Hua Rong, Yang Aimin, Gao Le, Chow Elaine, Ji Wenjing, Cheung Yin Ting
School of Pharmacy, Faculty of Medicine, The Chinese University of Hong Kong, Hong Kong SAR, China.
Department of Medicine and Therapeutics, The Chinese University of Hong Kong, Prince of Wales Hospital, Hong Kong SAR, China.
Diabetes Obes Metab. 2025 Aug 27. doi: 10.1111/dom.70067.
Social determinants of health (SDHs) have been increasingly recognised as upstream drivers of preventable health disparities. However, it is unclear what the role of SDHs is in the whole progression of prediabetes. We aimed to delineate the impact of SDHs on the progression from prediabetes to subsequent cardio-renal-metabolic disease (CRMD), cardio-renal-metabolic multimorbidity (CRMM) and mortality.

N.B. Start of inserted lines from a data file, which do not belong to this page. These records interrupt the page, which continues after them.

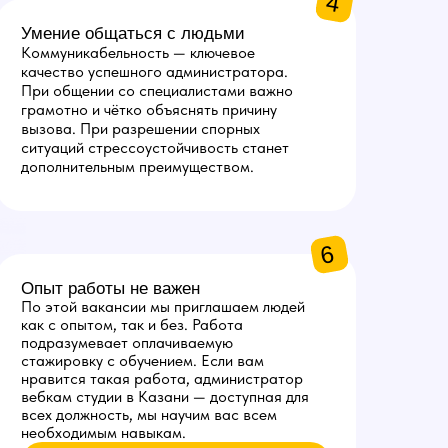
4
Умение общаться с людьми
Коммуникабельность — ключевое
качество успешного администратора.
При общении со специалистами важно
грамотно и чётко объяснять причину
вызова. При разрешении спорных
ситуаций стрессоустойчивость станет
дополнительным преимуществом.
6
Опыт работы не важен
По этой вакансии мы приглашаем людей
как с опытом, так и без. Работа
подразумевает оплачиваемую
стажировку с обучением. Если вам
нравится такая работа, администратор
вебкам студии в Казани — доступная для
всех должность, мы научим вас всем
необходимым навыкам.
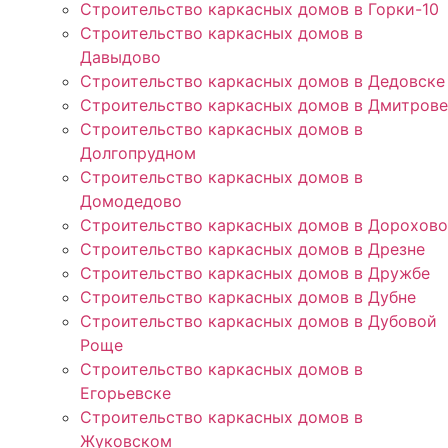
Строительство каркасных домов в Горки-10
Строительство каркасных домов в
Давыдово
Строительство каркасных домов в Дедовске
Строительство каркасных домов в Дмитрове
Строительство каркасных домов в
Долгопрудном
Строительство каркасных домов в
Домодедово
Строительство каркасных домов в Дорохово
Строительство каркасных домов в Дрезне
Строительство каркасных домов в Дружбе
Строительство каркасных домов в Дубне
Строительство каркасных домов в Дубовой
Роще
Строительство каркасных домов в
Егорьевске
Строительство каркасных домов в
Жуковском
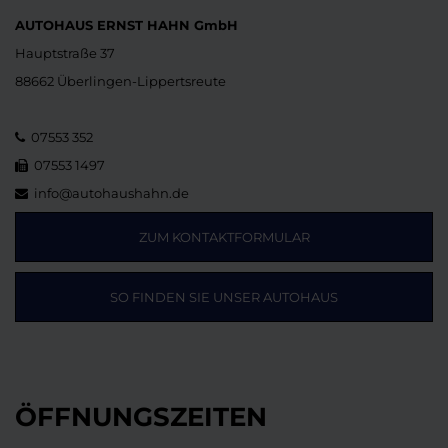
AUTOHAUS ERNST HAHN GmbH
Hauptstraße 37
88662 Überlingen-Lippertsreute
07553 352
07553 1497
info@autohaushahn.de
ZUM KONTAKTFORMULAR
SO FINDEN SIE UNSER AUTOHAUS
ÖFFNUNGSZEITEN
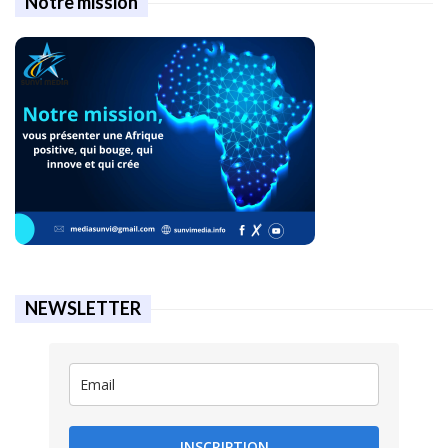
Notre mission
NEWSLETTER
INSCRIPTION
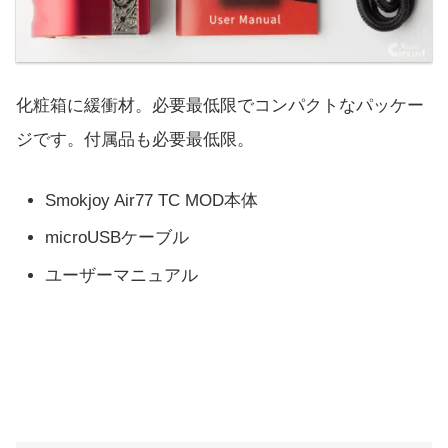
化粧箱に緩衝材。必要最低限でコンパクトなパッケー
ジです。付属品も必要最低限。
Smokjoy Air77 TC MOD本体
microUSBケーブル
ユーザーマニュアル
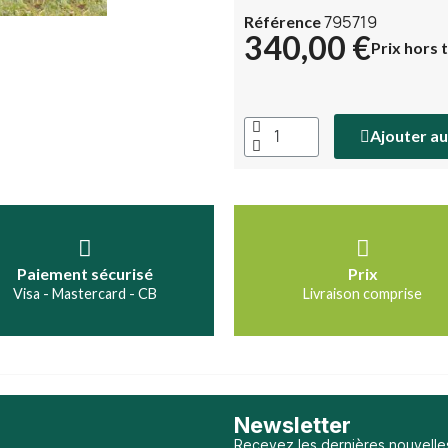
795719
Référence
340,00 €
Prix hors 
Ajouter au
Paiement sécurisé
Prix
Visa - Mastercard - CB
Livraison comprise
Newsletter
Recevez les dernières nouvelle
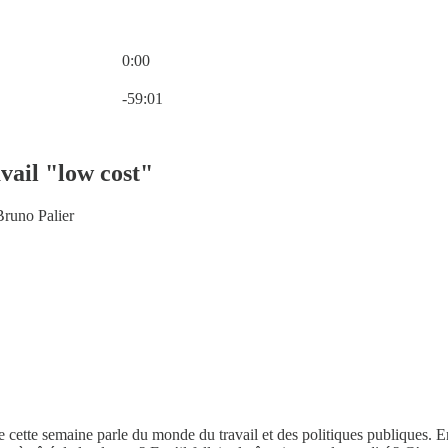
0:00
Heure actuelle: 0:00 / Temps total: -59:01
-59:01
avail "low cost"
Bruno Palier
 cette semaine parle du monde du travail et des politiques publiques. En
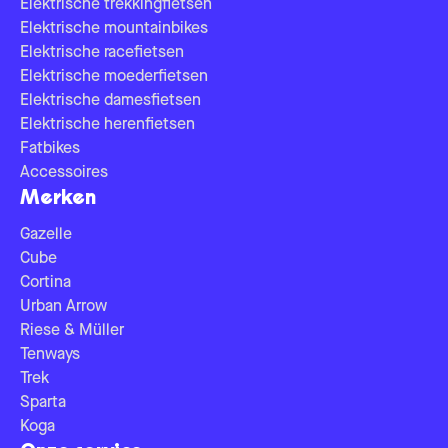
Elektrische trekkingfietsen
Elektrische mountainbikes
Elektrische racefietsen
Elektrische moederfietsen
Elektrische damesfietsen
Elektrische herenfietsen
Fatbikes
Accessoires
Merken
Gazelle
Cube
Cortina
Urban Arrow
Riese & Müller
Tenways
Trek
Sparta
Koga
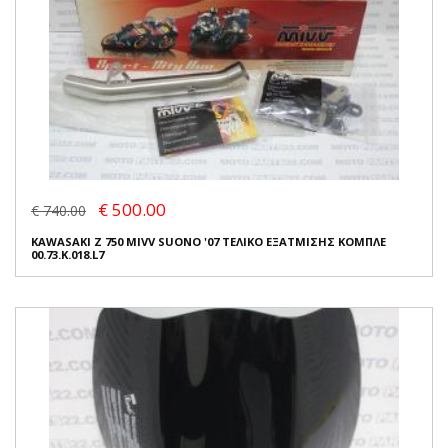
€ 500.00
€ 740.00
KAWASAKI Z 750 MIVV SUONO '07 ΤΕΛΙΚΟ ΕΞΑΤΜΙΣΗΣ ΚΟΜΠΛΕ
00.73.K.018.L7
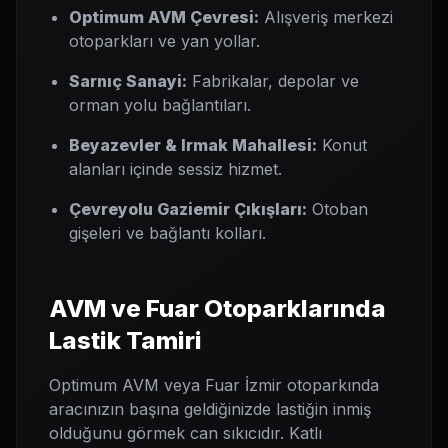
Optimum AVM Çevresi:
Alışveriş merkezi
otoparkları ve yan yollar.
Sarnıç Sanayi:
Fabrikalar, depolar ve
orman yolu bağlantıları.
Beyazevler & Irmak Mahallesi:
Konut
alanları içinde sessiz hizmet.
Çevreyolu Gaziemir Çıkışları:
Otoban
gişeleri ve bağlantı kolları.
AVM ve Fuar Otoparklarında
Lastik Tamiri
Optimum AVM veya Fuar İzmir otoparkında
aracınızın başına geldiğinizde lastiğin inmiş
olduğunu görmek can sıkıcıdır. Katlı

37 098 participants with prediabetes and free of any CRMD (i.e., type 2 diabetes, cardiovascular disease and chronic kidney disease [CKD]) at baseline from the UK Biobank were included. A combined SDH score was assessed by a sum of 17 items including financial, education, healthcare, neighbourhood, and social domains, and was categorised into favourable, medium, and unfavourable groups by tertile. Outcomes included first CRMD, CRMM (the coexistence of at least two CRMDs) and death during follow-up. Five transition paths were considered, and multistate models were performed.

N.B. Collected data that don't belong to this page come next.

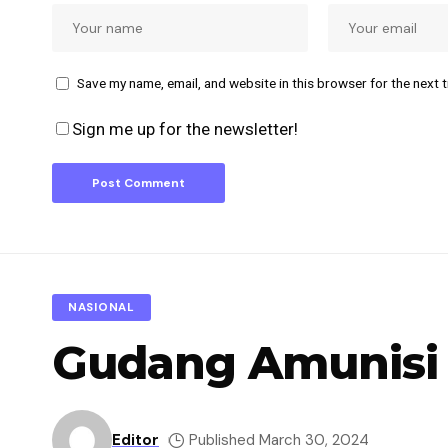
Save my name, email, and website in this browser for the next 
Sign me up for the newsletter!
NASIONAL
Gudang Amunisi 
Editor
Published March 30, 2024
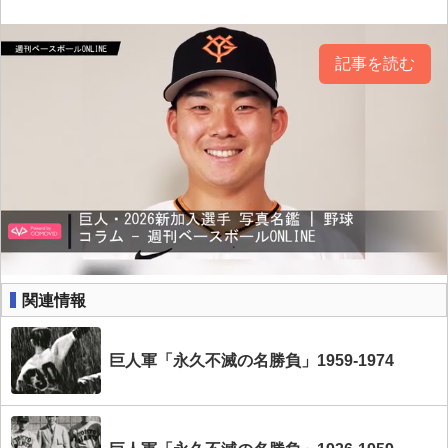
記事を読む
関連情報
巨人軍「永久不滅の名勝負」1959-1974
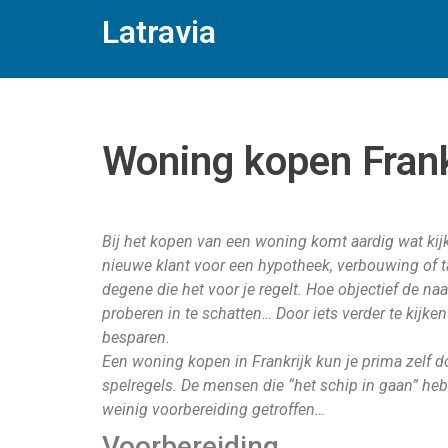
Latravia
Woning kopen Frank
Bij het kopen van een woning komt aardig wat kij
nieuwe klant voor een hypotheek, verbouwing of tax
degene die het voor je regelt. Hoe objectief de na
proberen in te schatten… Door iets verder te kijken
besparen.
Een woning kopen in Frankrijk kun je prima zelf 
spelregels. De mensen die “het schip in gaan” he
weinig voorbereiding getroffen…
Voorbereiding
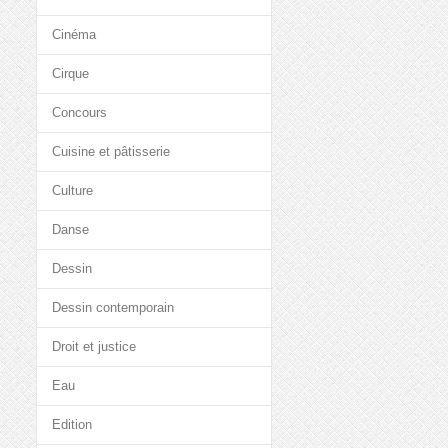
Cinéma
Cirque
Concours
Cuisine et pâtisserie
Culture
Danse
Dessin
Dessin contemporain
Droit et justice
Eau
Edition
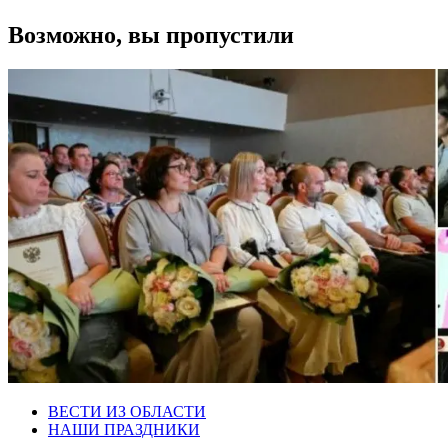
Возможно, вы пропустили
ВЕСТИ ИЗ ОБЛАСТИ
НАШИ ПРАЗДНИКИ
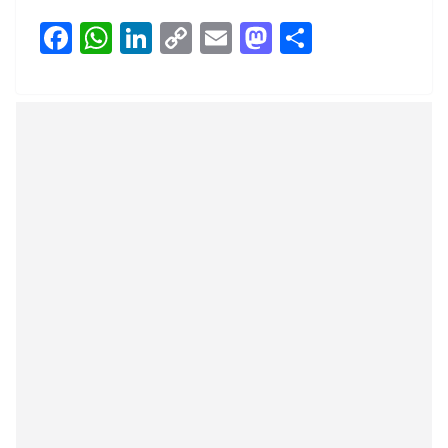
F
W
Li
C
E
M
S
ac
h
n
o
m
as
h
e
at
k
p
ai
to
ar
b
s
e
y
l
d
e
o
A
dI
Li
o
o
p
n
n
n
k
p
k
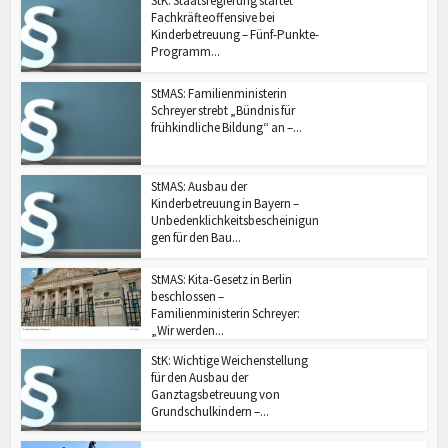
StK: Staatsregierung startet
Fachkräfteoffensive bei
Kinderbetreuung – Fünf-Punkte-
Programm...
StMAS: Familienministerin
Schreyer strebt „Bündnis für
frühkindliche Bildung“ an –...
StMAS: Ausbau der
Kinderbetreuung in Bayern –
Unbedenklichkeitsbescheinigun
gen für den Bau...
StMAS: Kita-Gesetz in Berlin
beschlossen –
Familienministerin Schreyer:
„Wir werden...
StK: Wichtige Weichenstellung
für den Ausbau der
Ganztagsbetreuung von
Grundschulkindern –...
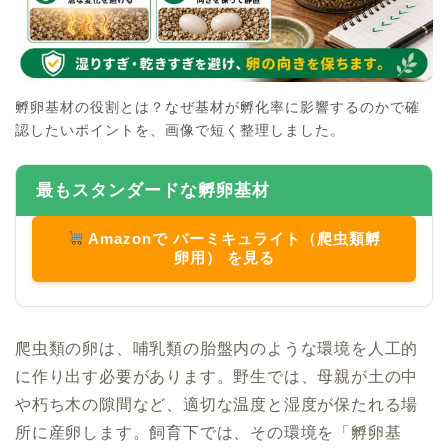
孵卵基材の役割とは？なぜ基材が孵化率に影響するのかで確
認したいポイントを、画像で短く整理しました。
最もスタンダードな孵卵基材
Amazonで バーミキュライト（爬虫類孵
卵用） を見る
爬虫類の卵は、哺乳類の胎盤内のような環境を人工的
に作り出す必要があります。野生では、母親が土の中
や朽ち木の隙間など、適切な温度と湿度が保たれる場
所に産卵します。飼育下では、その環境を「孵卵基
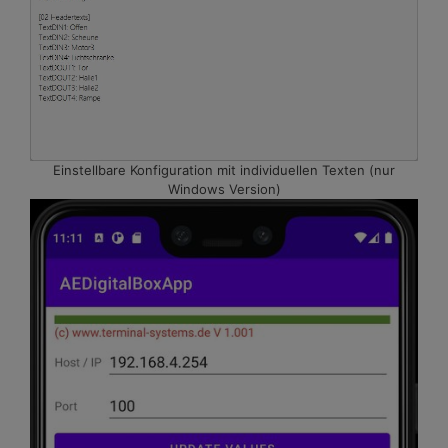
Einstellbare Konfiguration mit individuellen Texten (nur
Windows Version)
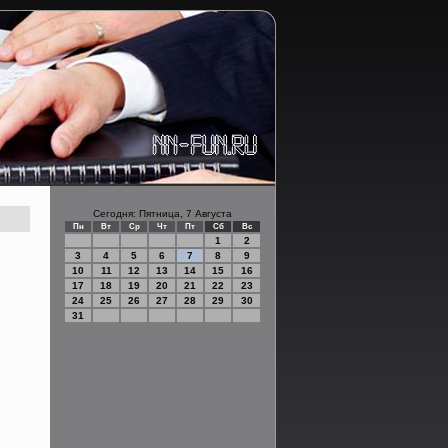
Сегодня: Пятница, 7 Августа
Пн
Вт
Ср
Чт
Пт
Сб
Вс
1
2
3
4
5
6
7
8
9
10
11
12
13
14
15
16
17
18
19
20
21
22
23
24
25
26
27
28
29
30
31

Compared with the favourable SDH group, the unfavourable SDH group consistently showed elevated risks for different transition stages, except for the CRMM-to-death transition. Lifestyle partially mediated the associations, while the mediation proportions at each stage explained less than 20%. Among disease-specific associations, unfavourable SDHs disproportionally increased the risks of three CRMDs, with the highest risk observed for the CKD-to-death transition (hazard ratio = 2.22, 95% confidence interval: 1.16-4.26).
Unfavourable SDHs were associated with increased risks of progression from prediabetes. Resource allocation and lifestyle promotion should be prioritised for those with unfavourable SDHs to mitigate disparities in progression to CRMM and death in diabetes care, especially in the early disease stage.
健康的社会决定因素(SDH)已日益被视为可预防的健康差距的上游驱动因素。然而,尚不清楚SDH在糖尿病前期的整个进展过程中扮演何种角色。我们旨在阐明SDH对从糖尿病前期进展为后续心肾代谢疾病(CRMD)、心肾代谢多病共存(CRMM)及死亡的影响。
纳入英国生物银行中37098名基线时患有糖尿病前期且无任何CRMD(即2型糖尿病、心血管疾病和慢性肾脏病[CKD])的参与者。通过对包括财务、教育、医疗保健、社区和社会领域在内的17项指标求和来评估综合SDH评分,并按三分位数分为有利、中等和不利组。结局包括首次发生CRMD、CRMM(至少两种CRMD共存)以及随访期间的死亡。考虑了五条转变路径,并进行了多状态模型分析。
与有利SDH组相比,不利SDH组在不同转变阶段的风险持续升高,但CRMM至死亡的转变阶段除外。生活方式部分介导了这些关联,而每个阶段的中介比例解释不足20%。在疾病特异性关联中,不利SDH不成比例地增加了三种CRMD的风险,CKD至死亡转变的风险最高(风险比=2.22,95%置信区间:1.16-4.26)。
不利的SDH与糖尿病前期进展风险增加相关。对于SDH不利的人群,应优先进行资源分配和促进健康的生活方式,以减轻糖尿病护理中进展为CRMM和死亡方面的差距,尤其是在疾病早期阶段。